Jennifer Leonhardt – Minstrel’s Daughter

I know too little about Jennifer Leonhardt. I know that this is not her latest album and that she has just released or is releasing a new one: Sovereign. I know that one writer I trust, Luke Torn of Pop Culture Press, gave her his endorsement and for me, that counts for a lot. I know that various people in the music community talk highly of her. And I know the music of 2009’s Minstrel’s Daughter. I have been listening to it for a couple of weeks now and know it well and yet know too little—about the music, about the album, but especially about Jennifer Leonhardt, the songwriter and musician.
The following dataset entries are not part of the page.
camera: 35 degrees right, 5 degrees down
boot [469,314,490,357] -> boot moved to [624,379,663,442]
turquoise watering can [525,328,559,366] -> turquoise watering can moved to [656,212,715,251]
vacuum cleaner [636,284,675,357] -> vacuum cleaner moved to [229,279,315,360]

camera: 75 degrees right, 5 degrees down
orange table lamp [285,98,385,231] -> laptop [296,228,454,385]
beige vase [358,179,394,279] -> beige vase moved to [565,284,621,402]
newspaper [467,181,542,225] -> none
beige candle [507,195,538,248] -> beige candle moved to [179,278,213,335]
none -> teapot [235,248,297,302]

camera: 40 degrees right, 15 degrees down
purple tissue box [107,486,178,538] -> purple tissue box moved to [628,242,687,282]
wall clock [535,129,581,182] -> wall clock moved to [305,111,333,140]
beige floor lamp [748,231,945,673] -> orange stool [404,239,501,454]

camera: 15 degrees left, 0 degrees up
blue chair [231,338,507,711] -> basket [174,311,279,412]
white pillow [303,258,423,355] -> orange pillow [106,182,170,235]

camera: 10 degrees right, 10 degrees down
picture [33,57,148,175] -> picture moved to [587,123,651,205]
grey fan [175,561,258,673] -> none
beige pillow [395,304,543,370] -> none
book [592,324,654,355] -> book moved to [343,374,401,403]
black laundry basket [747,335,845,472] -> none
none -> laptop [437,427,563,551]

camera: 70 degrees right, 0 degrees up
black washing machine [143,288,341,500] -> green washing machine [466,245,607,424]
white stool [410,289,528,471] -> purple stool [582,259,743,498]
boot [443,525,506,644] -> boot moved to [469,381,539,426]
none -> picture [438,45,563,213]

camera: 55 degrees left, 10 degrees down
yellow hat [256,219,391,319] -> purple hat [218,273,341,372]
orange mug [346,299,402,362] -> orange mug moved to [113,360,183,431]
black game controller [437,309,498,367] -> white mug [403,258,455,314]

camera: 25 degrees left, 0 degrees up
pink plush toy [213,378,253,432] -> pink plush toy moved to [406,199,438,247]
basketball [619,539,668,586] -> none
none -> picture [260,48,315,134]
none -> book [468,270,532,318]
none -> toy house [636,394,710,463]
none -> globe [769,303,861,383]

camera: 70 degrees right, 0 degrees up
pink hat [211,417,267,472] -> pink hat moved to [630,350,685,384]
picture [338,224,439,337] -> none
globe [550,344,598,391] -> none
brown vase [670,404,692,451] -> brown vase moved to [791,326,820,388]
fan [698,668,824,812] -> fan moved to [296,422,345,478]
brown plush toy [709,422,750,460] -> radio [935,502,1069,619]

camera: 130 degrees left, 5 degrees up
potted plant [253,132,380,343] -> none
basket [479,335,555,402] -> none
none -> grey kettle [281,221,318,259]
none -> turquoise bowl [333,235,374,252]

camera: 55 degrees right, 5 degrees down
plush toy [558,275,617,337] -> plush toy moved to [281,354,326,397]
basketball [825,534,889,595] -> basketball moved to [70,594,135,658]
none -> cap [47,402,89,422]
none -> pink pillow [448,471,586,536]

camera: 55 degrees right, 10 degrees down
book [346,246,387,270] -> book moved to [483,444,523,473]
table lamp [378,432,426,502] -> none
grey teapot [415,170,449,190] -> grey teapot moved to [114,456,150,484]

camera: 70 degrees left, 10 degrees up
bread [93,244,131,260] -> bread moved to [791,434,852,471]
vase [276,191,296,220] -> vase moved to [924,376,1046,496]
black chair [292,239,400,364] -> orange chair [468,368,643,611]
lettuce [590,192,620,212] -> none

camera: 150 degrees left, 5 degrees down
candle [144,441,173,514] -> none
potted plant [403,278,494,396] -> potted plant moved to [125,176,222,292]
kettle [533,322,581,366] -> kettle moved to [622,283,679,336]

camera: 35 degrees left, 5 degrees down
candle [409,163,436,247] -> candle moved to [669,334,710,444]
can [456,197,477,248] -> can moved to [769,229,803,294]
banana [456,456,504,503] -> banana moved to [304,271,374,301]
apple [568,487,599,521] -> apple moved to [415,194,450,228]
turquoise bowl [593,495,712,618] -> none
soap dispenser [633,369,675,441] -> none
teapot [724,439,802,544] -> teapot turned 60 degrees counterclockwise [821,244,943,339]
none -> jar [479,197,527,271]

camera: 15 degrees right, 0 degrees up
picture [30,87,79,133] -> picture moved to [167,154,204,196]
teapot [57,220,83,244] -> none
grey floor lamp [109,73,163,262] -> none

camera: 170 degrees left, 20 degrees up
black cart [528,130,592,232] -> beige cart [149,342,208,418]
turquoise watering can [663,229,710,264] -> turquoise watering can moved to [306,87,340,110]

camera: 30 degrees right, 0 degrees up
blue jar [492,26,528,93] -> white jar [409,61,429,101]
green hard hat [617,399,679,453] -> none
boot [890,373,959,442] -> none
I know that musicians write from different places at different times and because of that produce different music. Folk/blues/jazz artist Tom Mank is political on some of his works, paints the occasional disturbing portrait of social or romantic angst, glides into his form of acoustic blues at odd moments probably without even realizing it and writes what I would call ditties at the drop of a hat. Susan Werner looks at life mainly through a microscope of intelligence and uses lyrical legerdemain to illuminate truth and expose falsehood, when not playing music for plain old fun, that is. As a musician and songwriter, Paul Curreri is all over the map, from novelty to hard rock to acoustic blues. From song to song, you never know where he will go next or why and I follow him closely for that reason alone. I mean, there are so many songwriters writing so many songs for so many reasons, it is plain hard to keep track.
I’m not sure where Jennifer Leonhardt belongs in the mix because her music is at times so intensely personal, I feel like I’m imposing. With voice strong yet fragile, she weaves through cello, violin and guitar so effortlessly that you can sometimes not separate the sounds. It wavers, that voice, more for effect than lack of control, for her songs are moodswings and sadness and wistful hope and, yes, a happiness of sorts, though always constrained.
The album was recorded in her kitchen (Dori Turner tried this to great effect on her first solo album and Hymn For Her went so far as to turn their entire 16-foot Airstream travel trailer into a recording studio) and the sound quality is definitely lo-fi, but in her defense, I cannot imagine the songs presented any other way. On Minstrel’s Daughter, Leonhardt plays and sings loose music supported by looser musicians and if you don’t hear it right away, give it time. It grows on you. It is mountain music without the mountain—a collection of tone poems from the backwoods and the high plains.
Because it was so obviously personal to her, it is personal to me. Songs like “Neruda” and “More Rope” put me on a higher plane, not unlike watching the more surreal scenes from a Clint Eastwoood spaghetti western, “Minstrel’s Daughter” is a demented cave dance with rock-a-blues rhythm and “Line Of Fire,” a magnificently disjointed statement of relationship unreality set free. She even throws in a bike ride through psych pop (“Me & Abigail”) which should not fit but surprisingly does. A loose acoustic dance through the fields not unlike that in the closing scene of the movie Uptown Girls, it is melodic paisley in the rough and, to my ears, a triumph.
Minstrel’s Daughter is in such a unique place that I cannot imagine Leonhardt doing another like it, but possibly she already has. I won’t know for awhile. Sometimes an album comes along that you have to listen to until it is time to let go. This is one. I’m listening and I can’t let go yet. Sometime later, maybe.
Review first posted in 2010, but the music holds true today.